# [Information]
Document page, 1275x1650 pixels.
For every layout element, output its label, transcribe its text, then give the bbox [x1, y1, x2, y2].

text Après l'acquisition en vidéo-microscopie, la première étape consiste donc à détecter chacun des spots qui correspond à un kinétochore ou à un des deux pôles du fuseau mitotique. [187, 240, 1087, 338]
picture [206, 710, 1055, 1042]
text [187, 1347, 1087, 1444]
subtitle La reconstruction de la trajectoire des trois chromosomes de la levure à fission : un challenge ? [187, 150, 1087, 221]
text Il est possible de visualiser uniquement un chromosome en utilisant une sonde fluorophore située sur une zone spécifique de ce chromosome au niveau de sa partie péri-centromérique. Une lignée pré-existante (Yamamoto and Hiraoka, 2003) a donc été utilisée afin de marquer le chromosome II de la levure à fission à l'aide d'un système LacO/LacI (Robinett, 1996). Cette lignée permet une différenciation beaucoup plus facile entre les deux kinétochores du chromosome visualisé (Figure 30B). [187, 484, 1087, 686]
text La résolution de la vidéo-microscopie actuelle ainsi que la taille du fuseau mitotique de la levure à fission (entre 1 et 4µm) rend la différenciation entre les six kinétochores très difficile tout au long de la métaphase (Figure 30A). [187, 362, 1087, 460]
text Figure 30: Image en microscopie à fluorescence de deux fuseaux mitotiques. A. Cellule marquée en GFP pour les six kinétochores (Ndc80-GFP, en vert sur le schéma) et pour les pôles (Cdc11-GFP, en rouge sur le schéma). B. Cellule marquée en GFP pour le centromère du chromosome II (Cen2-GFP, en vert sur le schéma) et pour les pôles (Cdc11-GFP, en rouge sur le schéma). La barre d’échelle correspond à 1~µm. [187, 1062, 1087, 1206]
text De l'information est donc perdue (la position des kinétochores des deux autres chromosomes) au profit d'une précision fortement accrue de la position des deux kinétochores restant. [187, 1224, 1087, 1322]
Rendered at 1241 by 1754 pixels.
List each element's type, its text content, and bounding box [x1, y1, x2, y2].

...

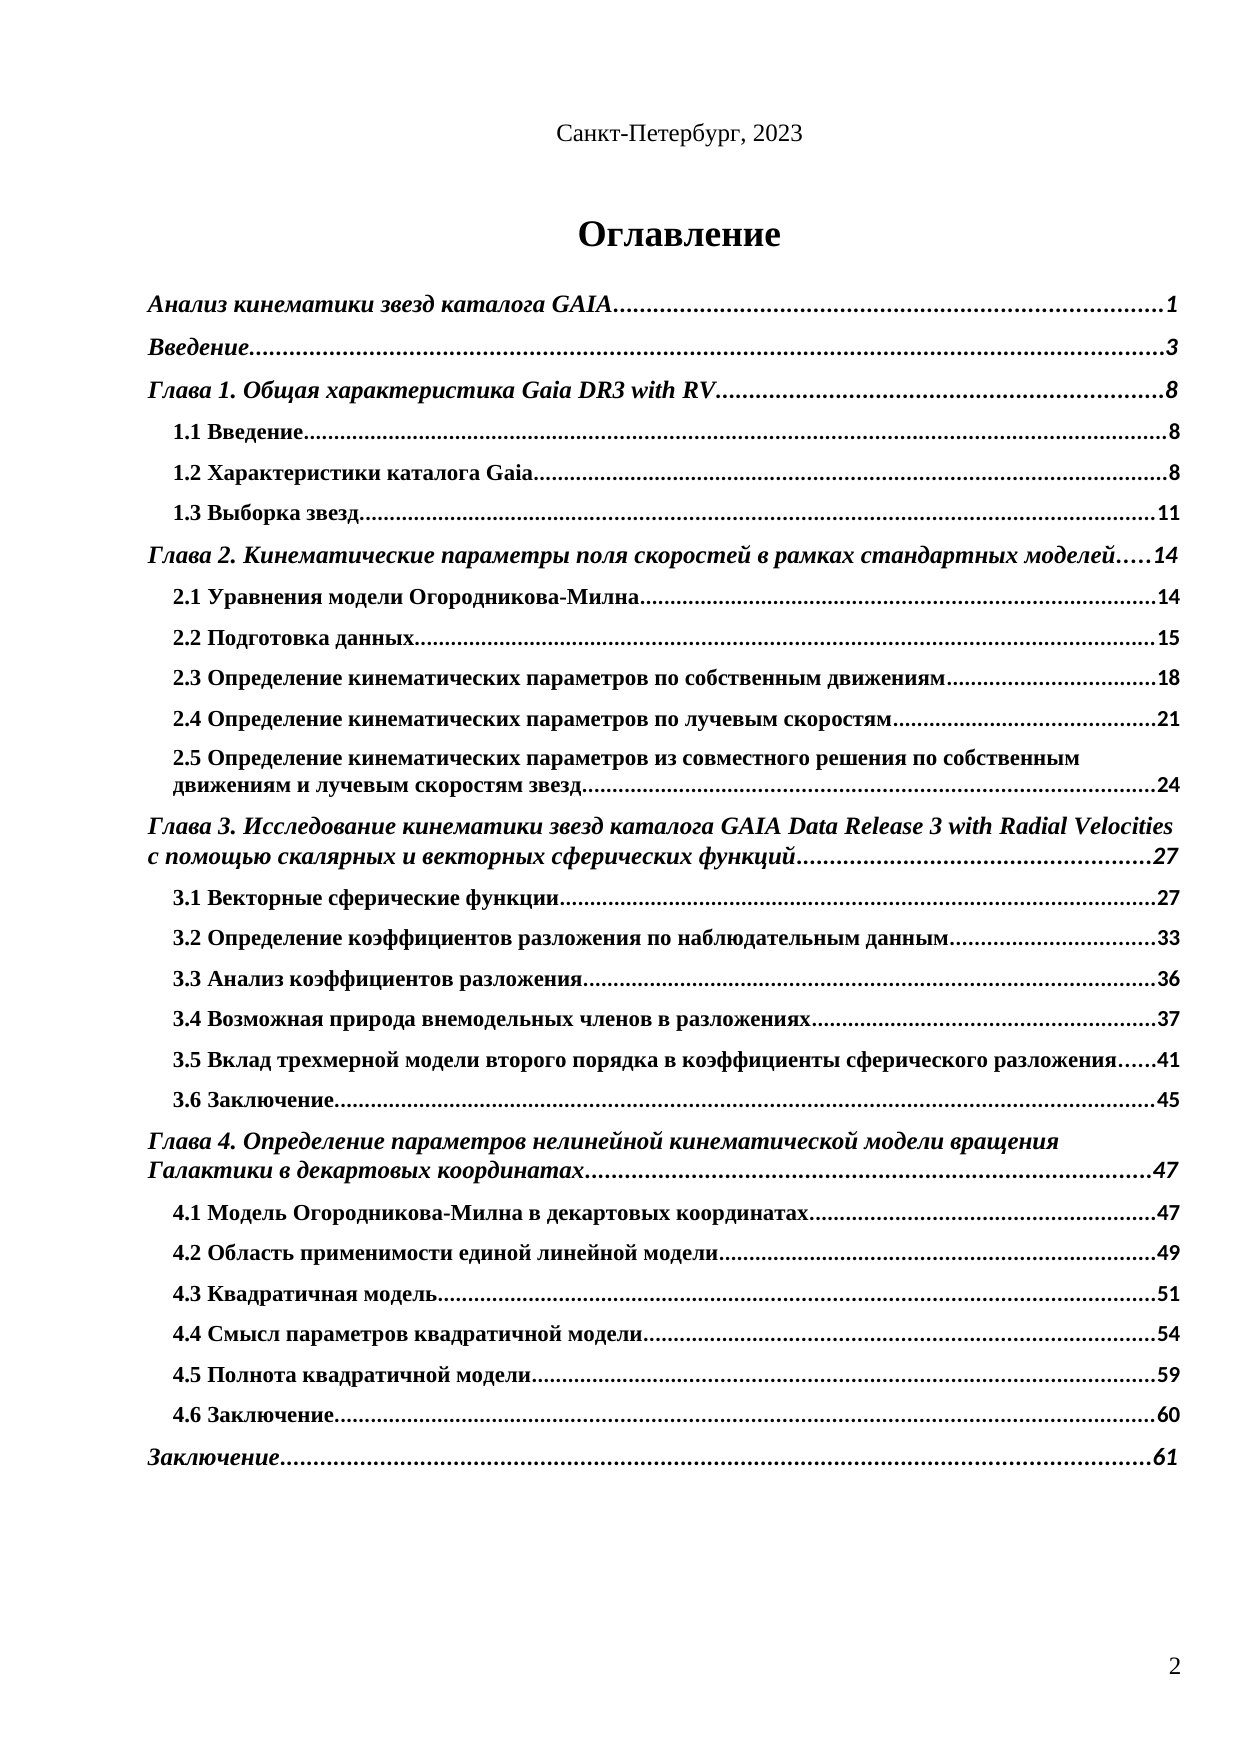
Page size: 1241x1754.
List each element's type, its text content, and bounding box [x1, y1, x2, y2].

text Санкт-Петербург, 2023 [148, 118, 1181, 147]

--

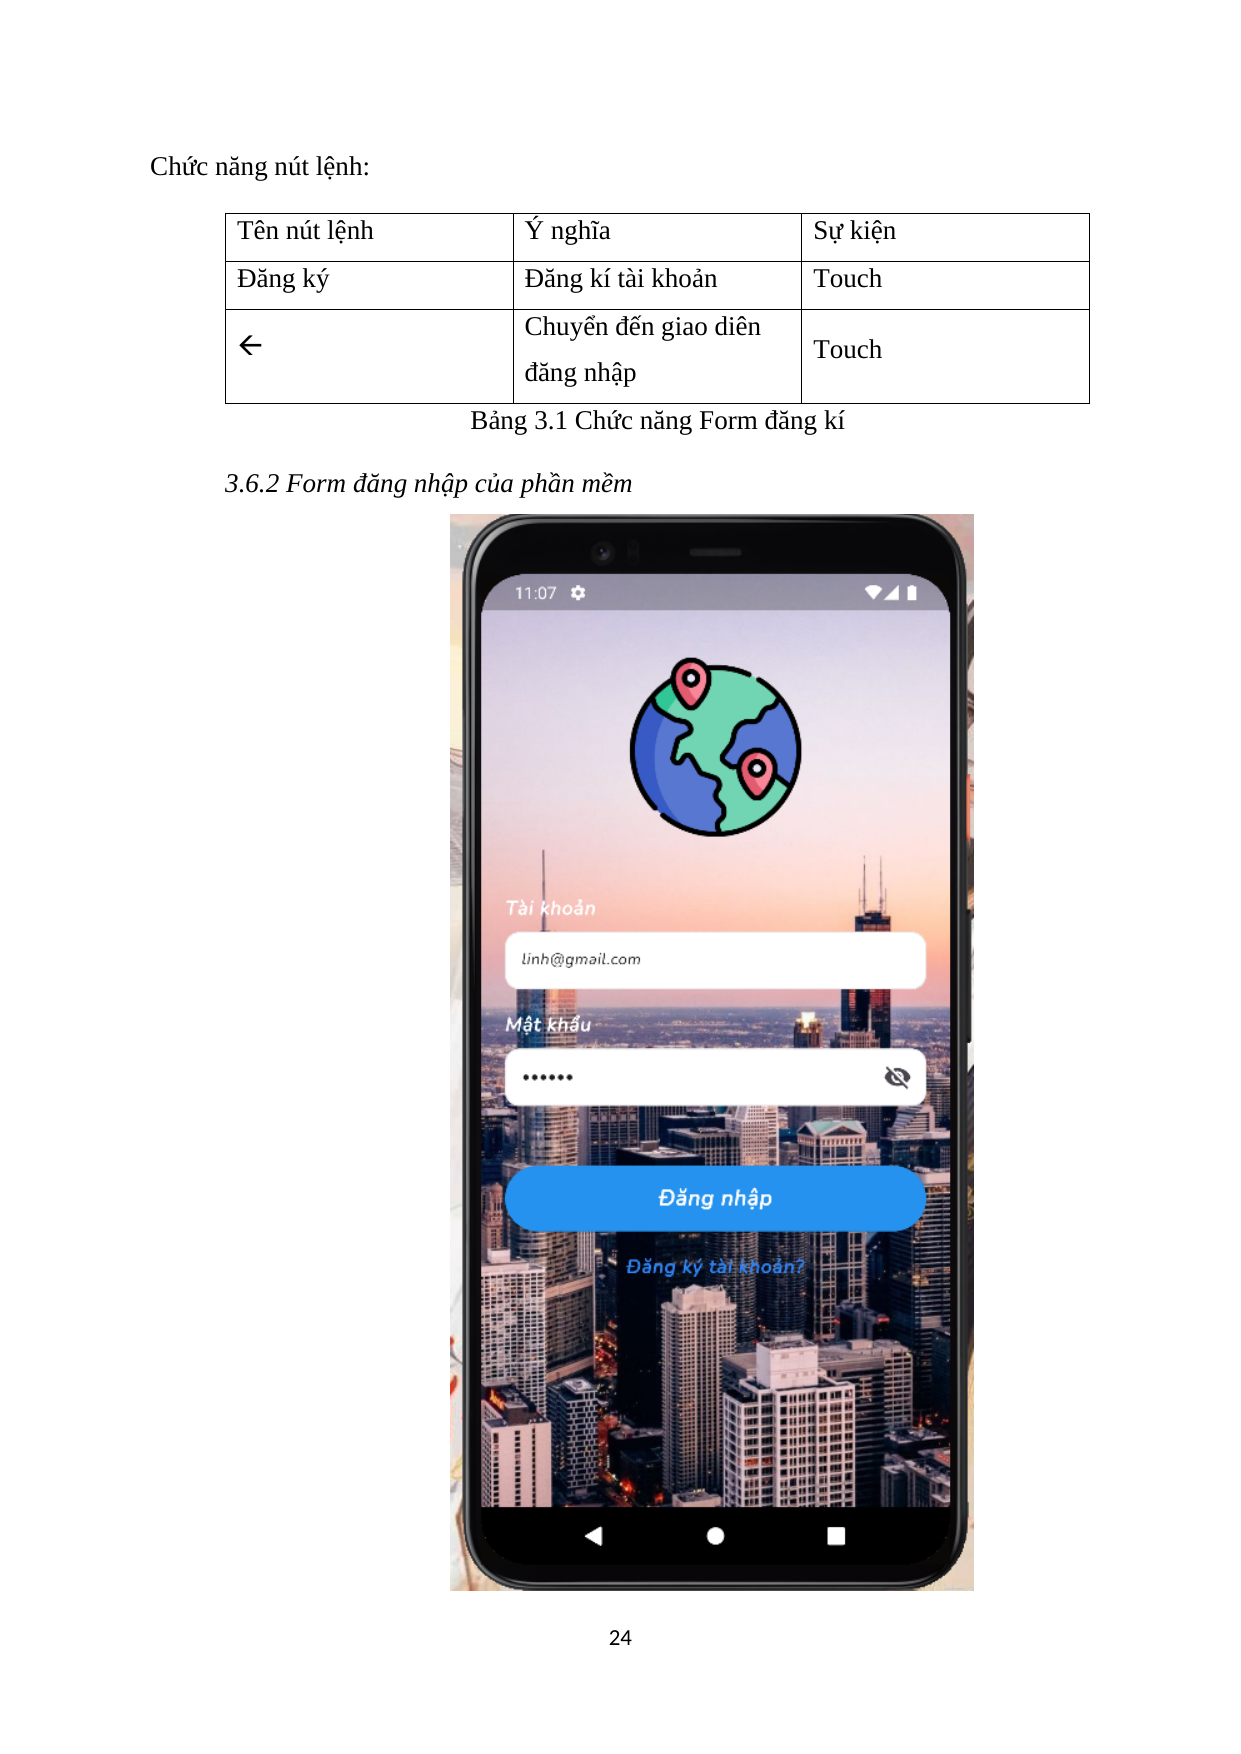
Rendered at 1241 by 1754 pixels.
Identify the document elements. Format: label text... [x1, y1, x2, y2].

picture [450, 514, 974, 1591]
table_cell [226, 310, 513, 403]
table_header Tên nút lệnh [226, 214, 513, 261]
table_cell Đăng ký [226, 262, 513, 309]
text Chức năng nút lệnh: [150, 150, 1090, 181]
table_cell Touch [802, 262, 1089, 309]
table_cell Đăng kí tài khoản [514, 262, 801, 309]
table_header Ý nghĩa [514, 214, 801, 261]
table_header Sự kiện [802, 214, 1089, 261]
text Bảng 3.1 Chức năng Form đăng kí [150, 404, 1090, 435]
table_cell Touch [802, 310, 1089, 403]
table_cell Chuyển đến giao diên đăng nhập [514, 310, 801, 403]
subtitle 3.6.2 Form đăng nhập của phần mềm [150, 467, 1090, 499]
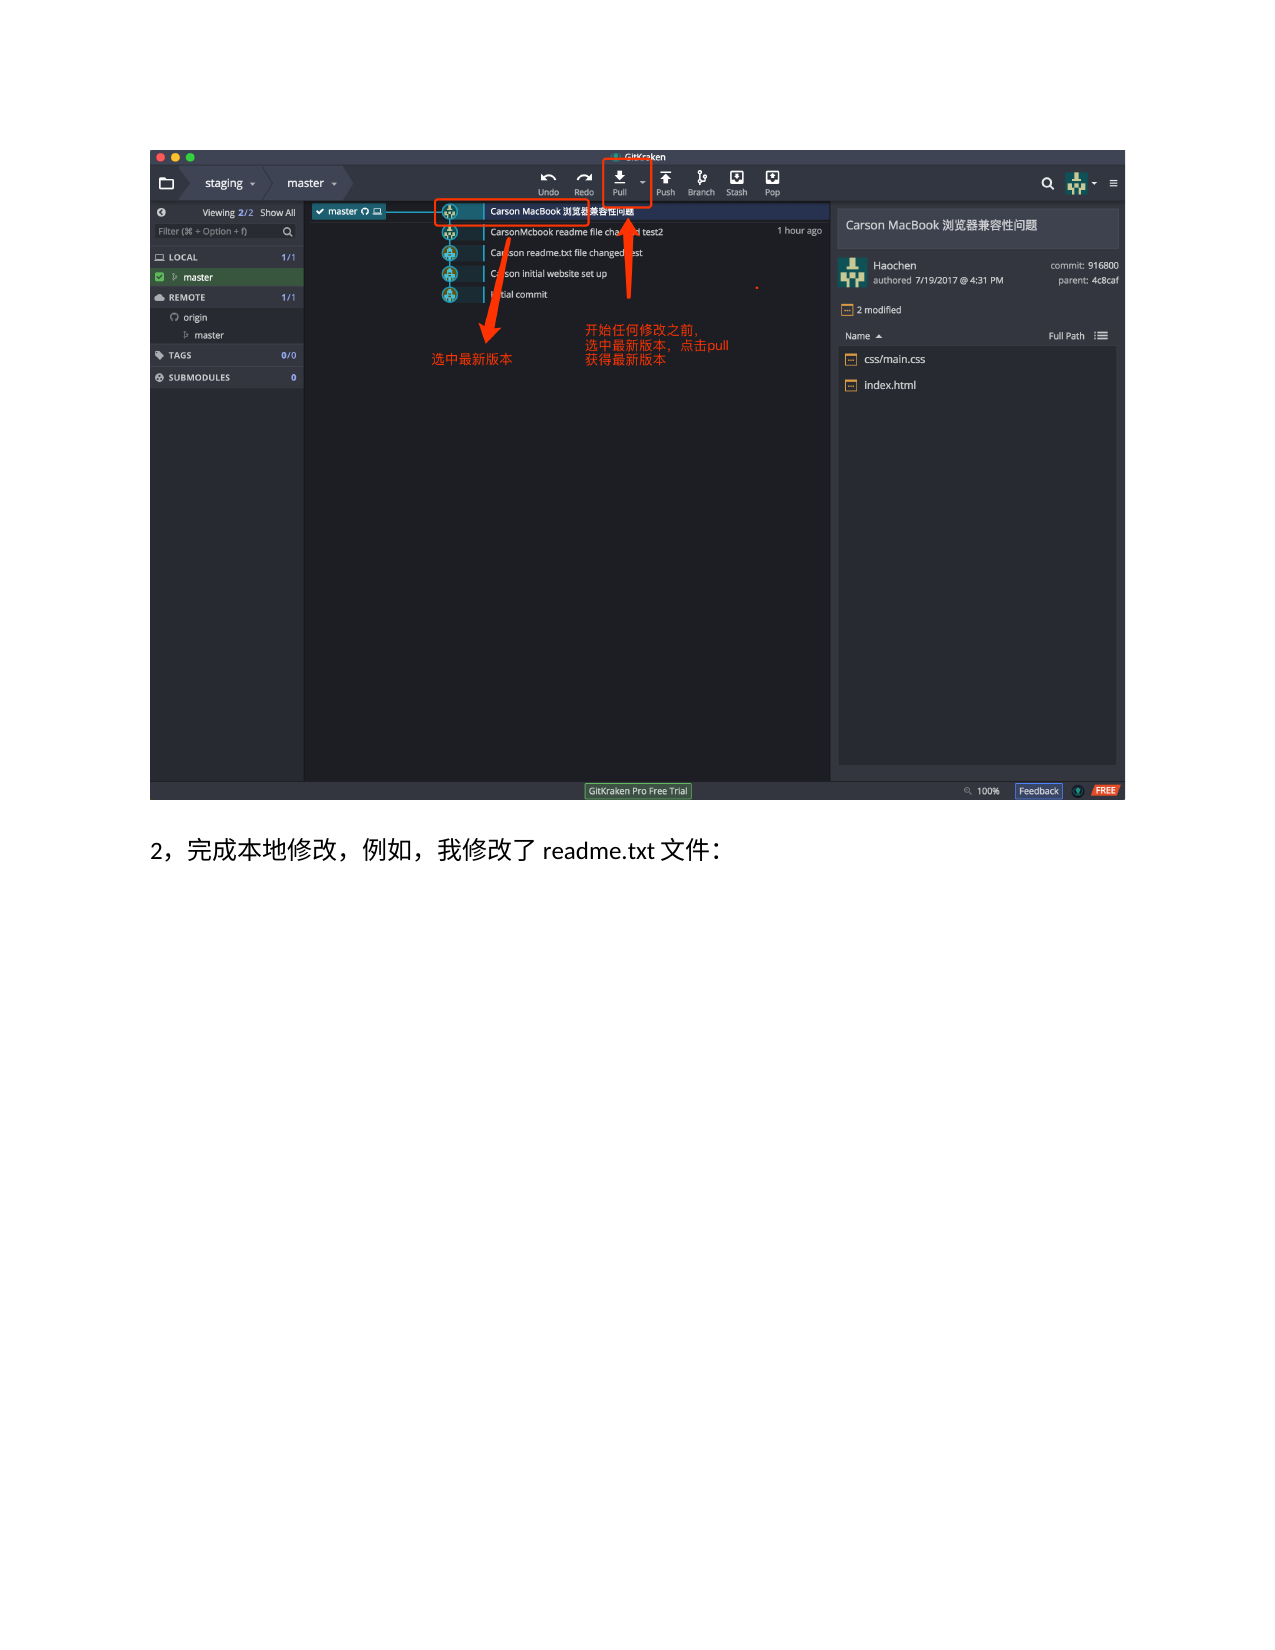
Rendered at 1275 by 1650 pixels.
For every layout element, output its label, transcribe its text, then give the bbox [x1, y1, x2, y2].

# [What the task requires]
Among the lines above, return those that hold the word "pixels".

# [Answer to this task]
Document page, 1275x1650 pixels.
Rendered at 1241 by 1754 pixels.
Rendered at 1241 by 1754 pixels.
Rendered at 1275 by 1650 pixels.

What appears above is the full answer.